There's an article on the folly of that approach here:  "Calendar Time for Young Children:  Good Intentions Gone Awry" (PDF) 

 

Their suggestions are probably unnecessary for a homeschooling family who often have conversations about time, and have a calendar on the wall, but I did like the idea of the guessing games.  :001_smile:

[arliemaria]

I am reading this thread with much interest.  I just found it and look forward to reading the full text recommended in the begining.  Someone asked at one point about a book that would help the parent think about how to teach the numbers through 20.  There is a vintage math program that does just that.  It is oral and uses pictures that look like dominoes to help explain concepts.  Just an interesting addition.  It also teaches ALL operations as you learn the number.  There is some slate work at the bottom but that could easily be adjusted to meet the needs of your child. 

 

Again, I know that her whole point is to not use a text book but if as the parent you are interested in examples of how to teach the concepts around each number this might be helpful. 

 

Thanks for finding this great older book. I can't wait to read more about poetry memorization too! 

 

I am looking at this book along with some of the other vintage math texts I peruse often.  I am planning on starting a math notebook soon.  I might have my son add the slate work to his notebook after he has solved it with manipulatives, etc.  I have debated teaching all operations for a while, but even my singapore math 1B we are in has multiplication.  So I should bite the bullet and teach it.

 

What else would you recommend to include in a primary math notebook?  I know in EFL she recommends starting the notebook when they can count by 2s, 3s, 4s, and perhaps 5s.  My son can count by 2s and 5s.  Would it hurt to go ahead and write those out in his notebook?

[arliemaria]

Have any of you discussed other topics of EFL instruction?  I just read her spelling chapter.  I would love to discuss this.  Perhaps a new thread?

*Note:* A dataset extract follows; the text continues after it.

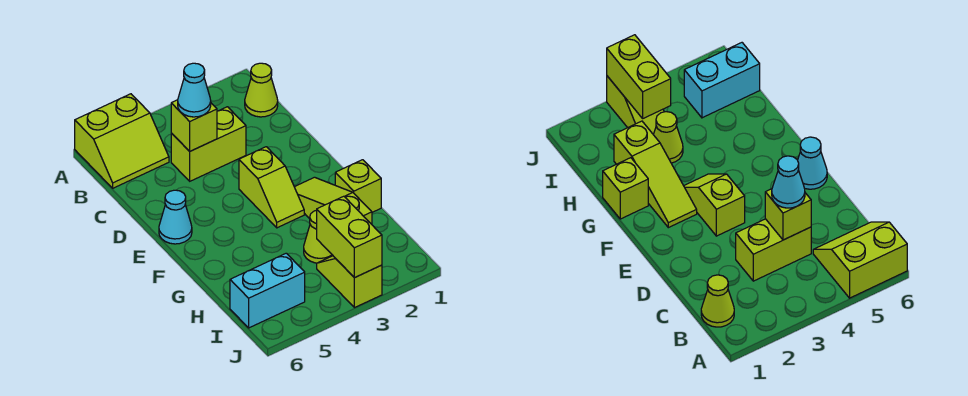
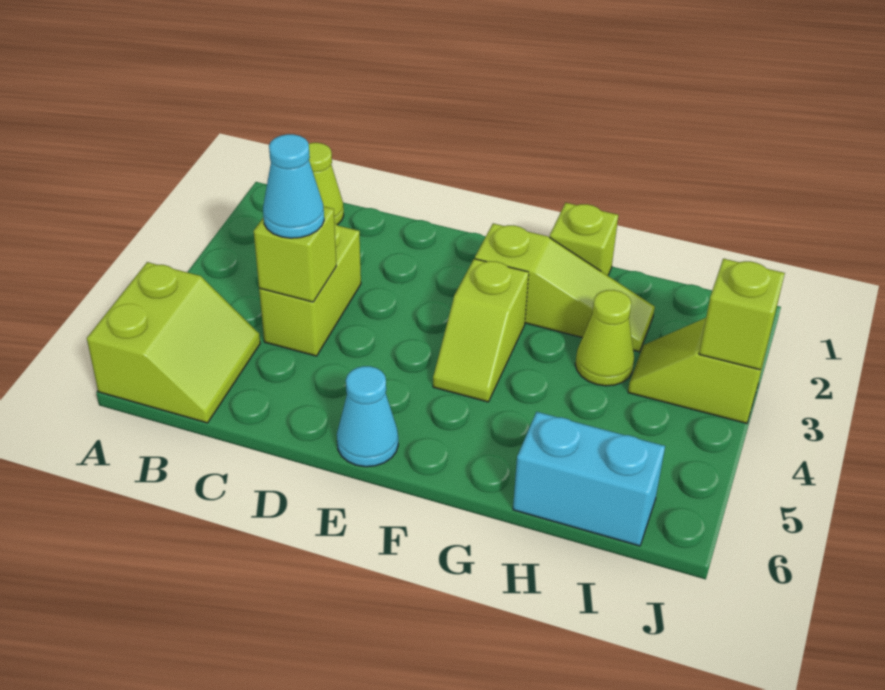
lime 1x2 slope [239,147,304,228] -> lime 1x2 slope turned to [433,259,529,402]
lime 1x3 slope [295,177,372,224] -> lime 1x3 slope turned to [475,223,655,352]
lime 1x2 brick [317,196,382,278] -> lime 1x1 brick [699,259,785,370]
cyan 1x2 brick [230,253,305,328] -> cyan 1x2 brick turned to [513,412,665,546]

Edited May 7, 2016 by arliemaria

[beka87]

I'm enjoying learning about EFL and her methods.  I've read a good bit of both BL and ECatH.  I also read the three linked articles in the very first thread.  I'm still having trouble picturing a day in life, so to speak, especially in Arithmetic.  Any chance one of you ladies using her methods could walk me through a lesson (or a whole day, over on thread number 2)?  Thank you!

[Jenn in CA]

I haven't read the whole thread, but does anyone else think EFL reminds you a LOT of Charlotte Mason? I'd be interested if anyone's compared the two.